Is there a different way I should configure the Tag Cloud or is the a different keyword approach I should use to visualize these specialized skills?
your approach seems to be fine so far. The Tag Cloud node will show all terms though. If you want to see only the terms that you have tagged previously, you could either use the Tag Filter node to keep only terms with the NE / UNKNOWN tag or simply use the Modifiable Term Filter node. Tagger nodes like the Dictionary Tagger set tagged terms to an unmodifiable state. If you use the Modifiable Term Filter now, it will remove all untagged words, so that only the tagged ones remain and you should get the Tag Cloud that you expected.
I hope this helps.
Your method of using the tag filter yield useable results. Thank you.

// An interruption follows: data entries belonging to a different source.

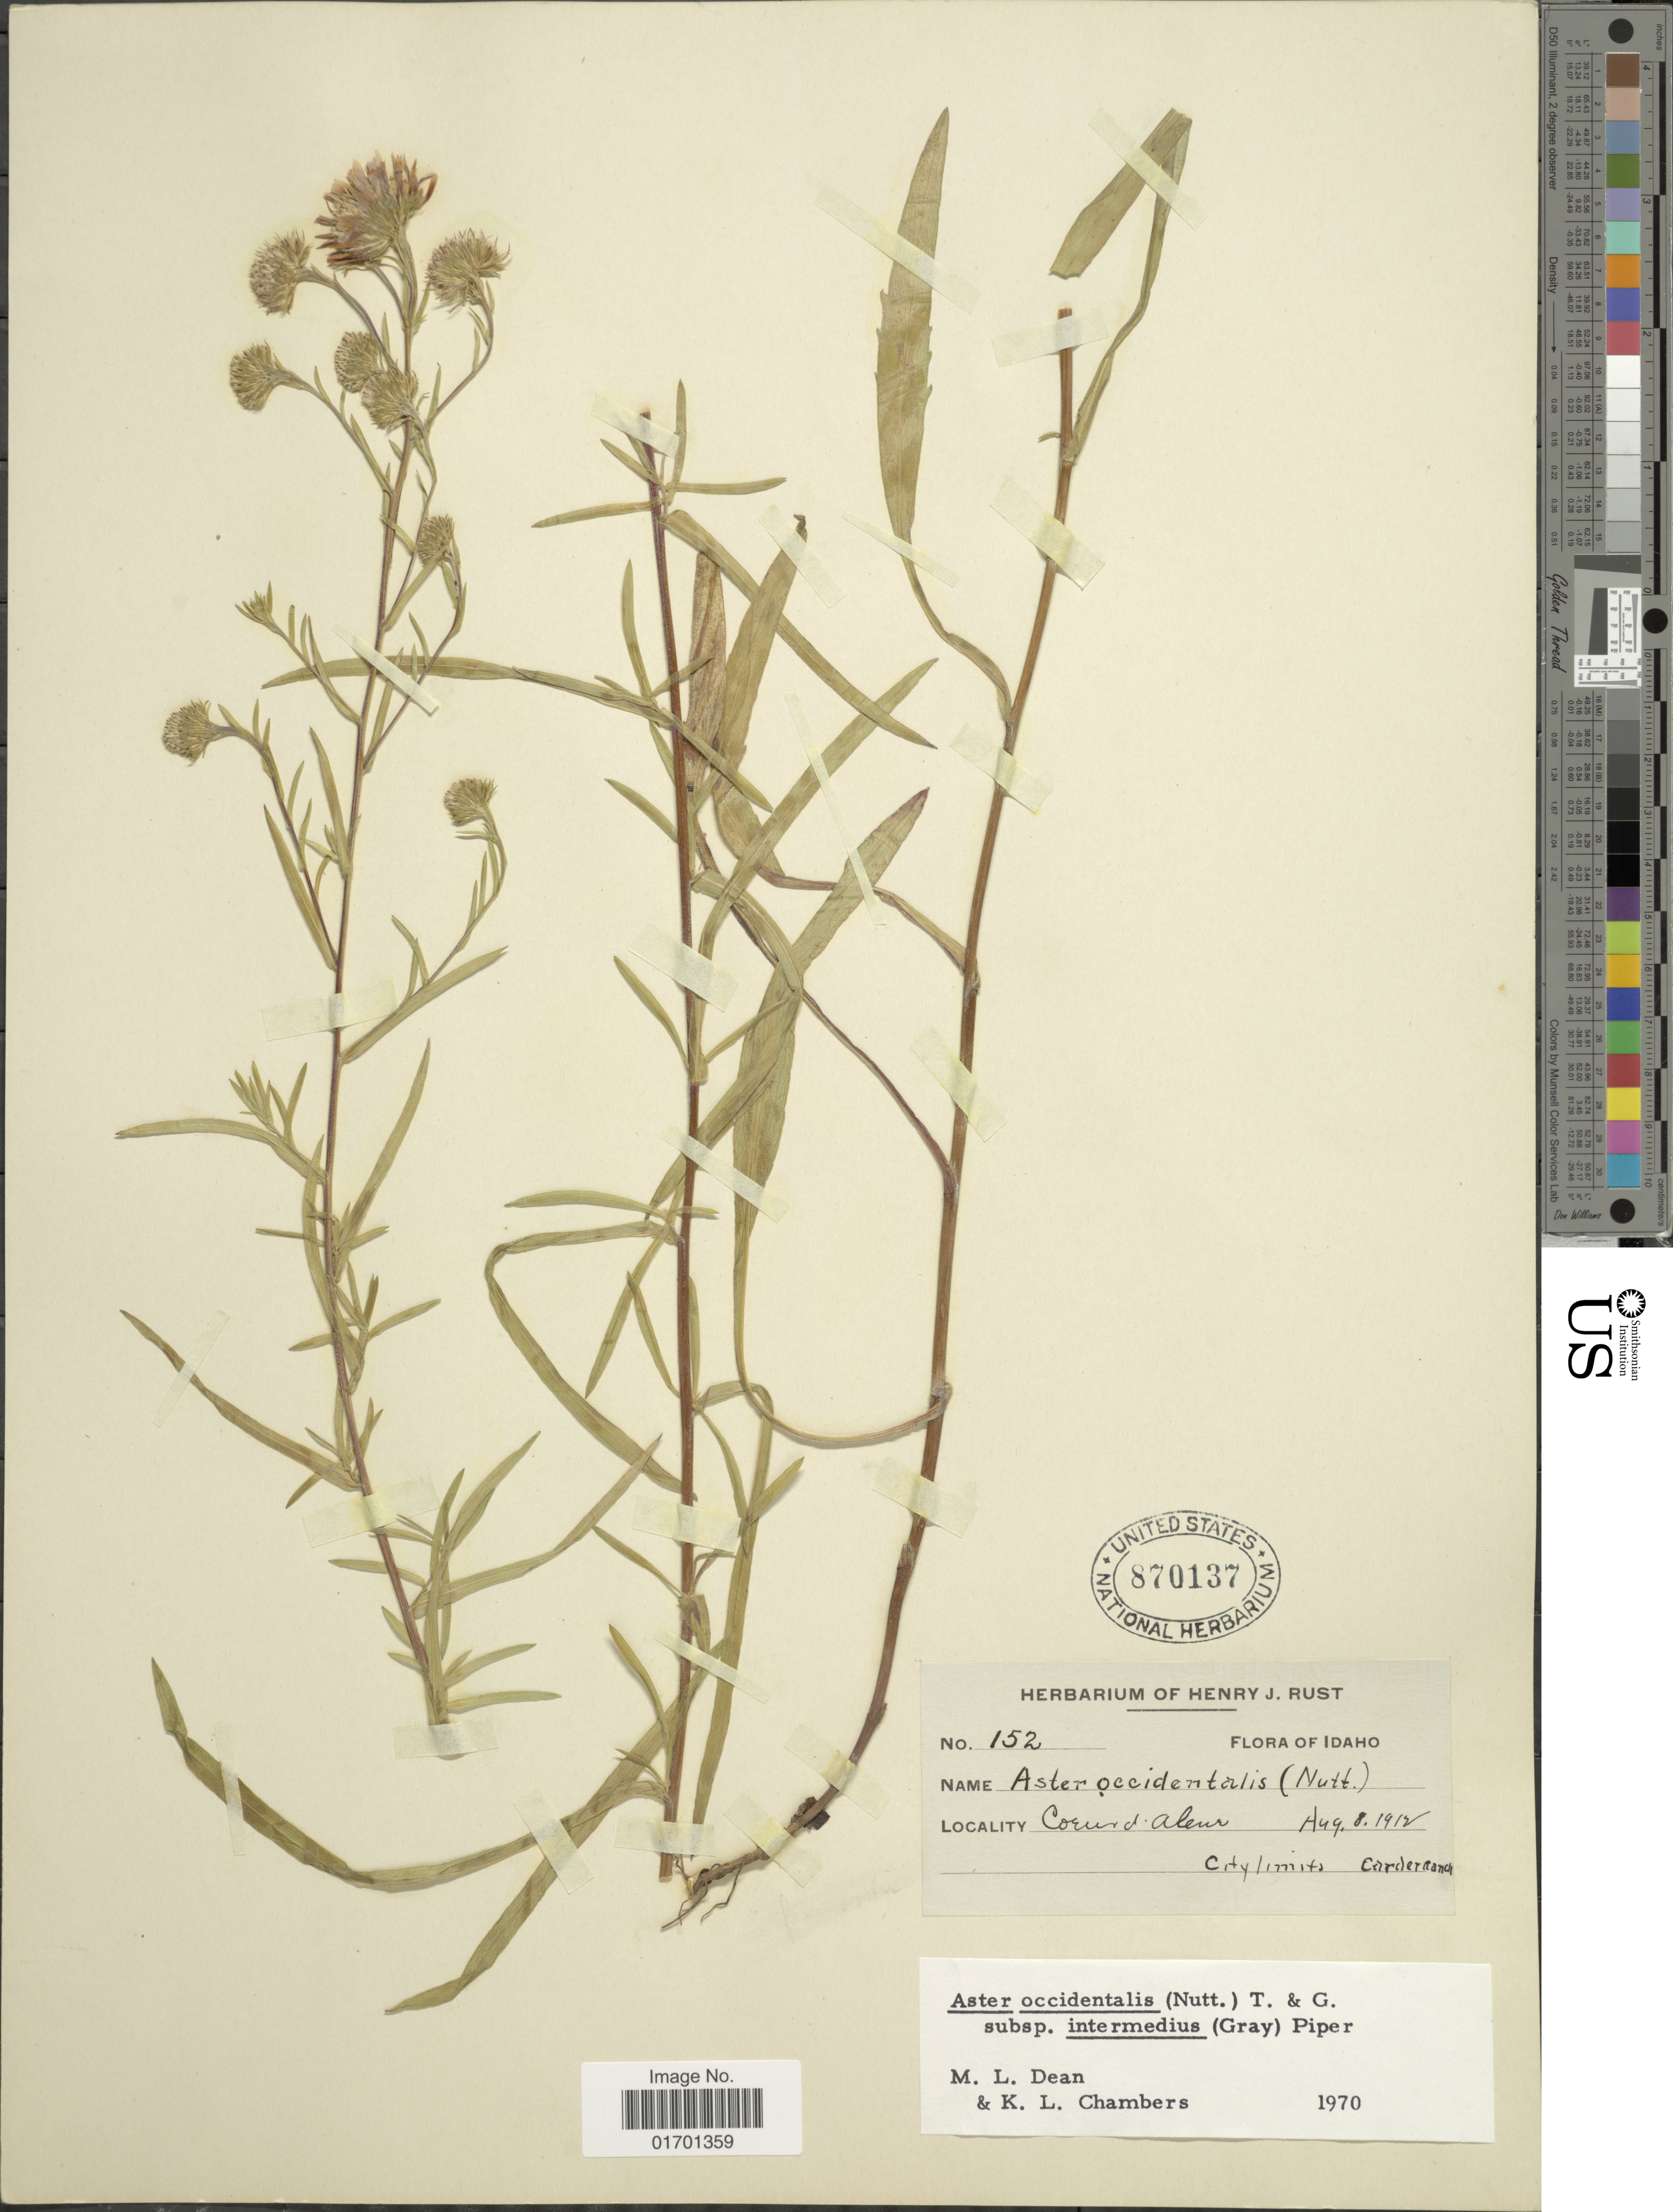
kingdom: Plantae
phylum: Tracheophyta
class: Magnoliopsida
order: Asterales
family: Asteraceae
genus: Symphyotrichum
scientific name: Symphyotrichum spathulatum var. intermedium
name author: (A. Gray) G.L. Nesom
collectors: ex herb. Henry J. Rust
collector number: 152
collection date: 1912-08-08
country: United States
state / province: Idaho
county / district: Kootenai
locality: Coeur d'Alene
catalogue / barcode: US 870137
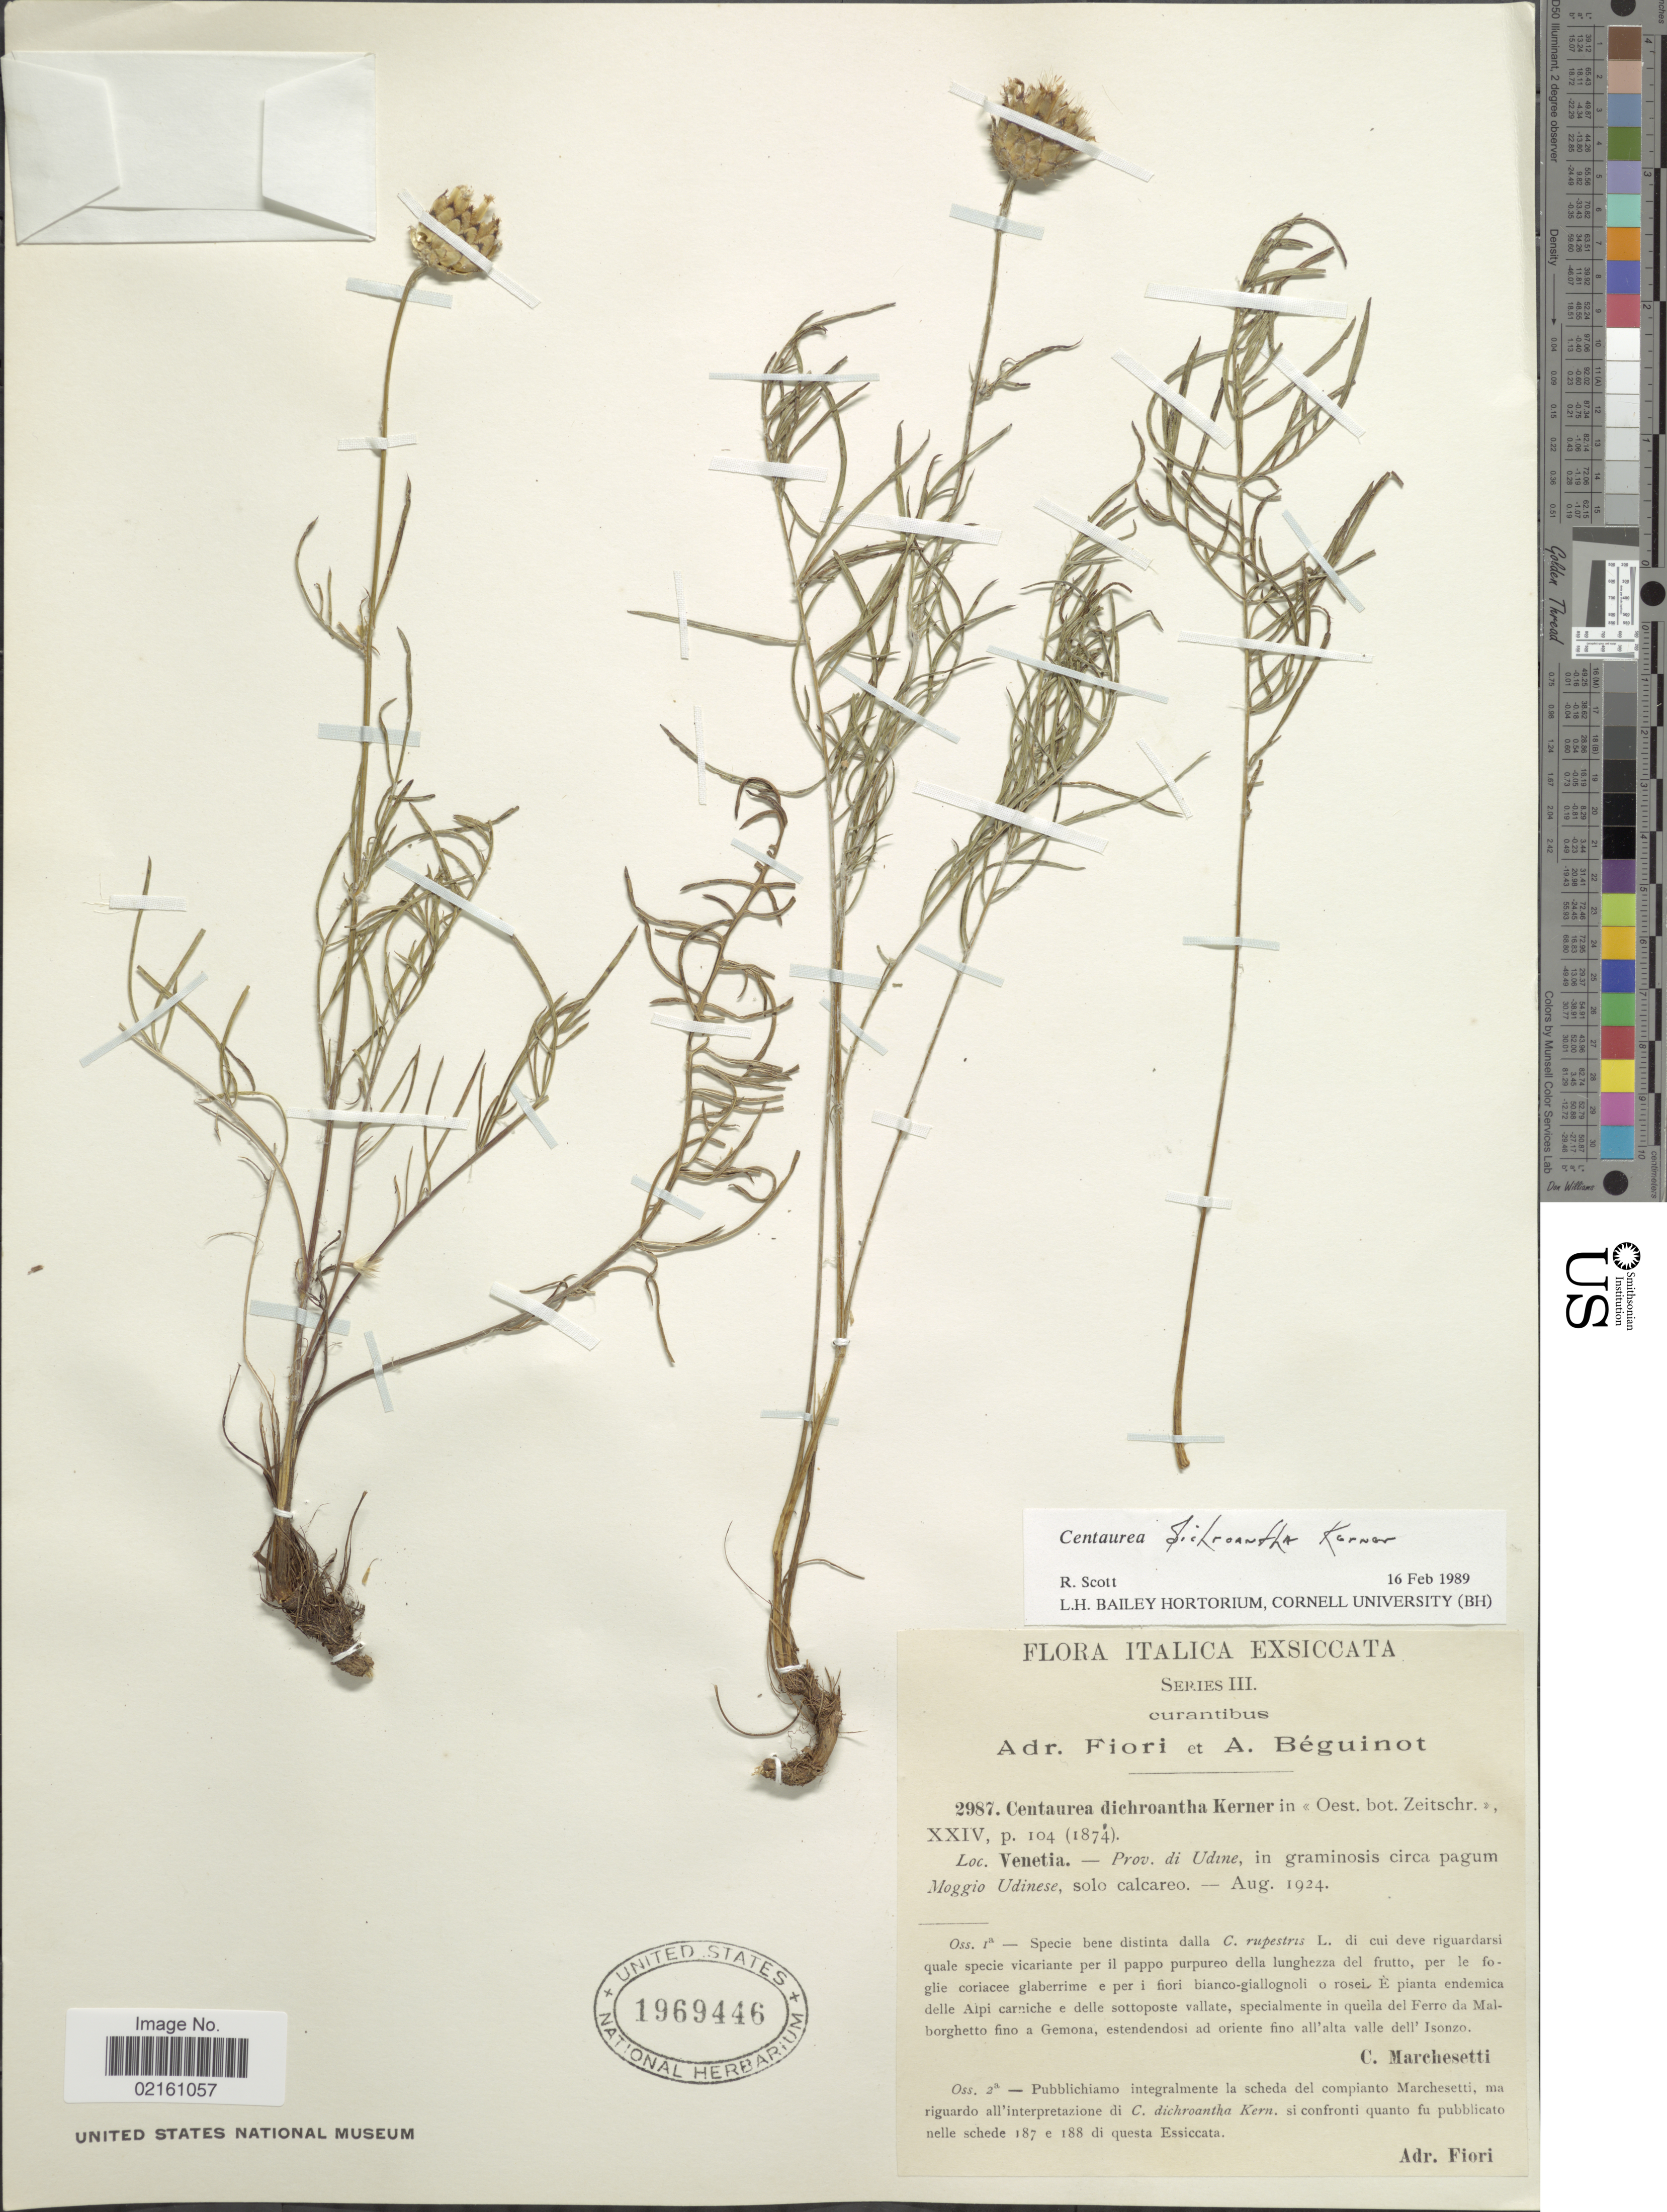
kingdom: Plantae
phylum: Tracheophyta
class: Magnoliopsida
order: Asterales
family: Asteraceae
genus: Centaurea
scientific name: Centaurea dichroantha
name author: A. Kern.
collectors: A. Fiori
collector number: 2987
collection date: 1924-08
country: Italy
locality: Venetia, Prov. di Udme, pagum Moggio Udinese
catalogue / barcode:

I ran a model with two different dictionaries. One produced a tag cloud with useful results and a second had some useful terms displayed but many words like “the”, “e”, “be”, and “to”, which were not dictionary terms by themselves. Any idea why this happens?
usually only the words are displayed that are tagged beforehand (if you use the Modifiable Term Filter filter node). Maybe you mixed up the columns in the configuration. Tagger and Preprocessing nodes both have an option to create a new column. It could be that you are trying to visualize the original or a partly processed column.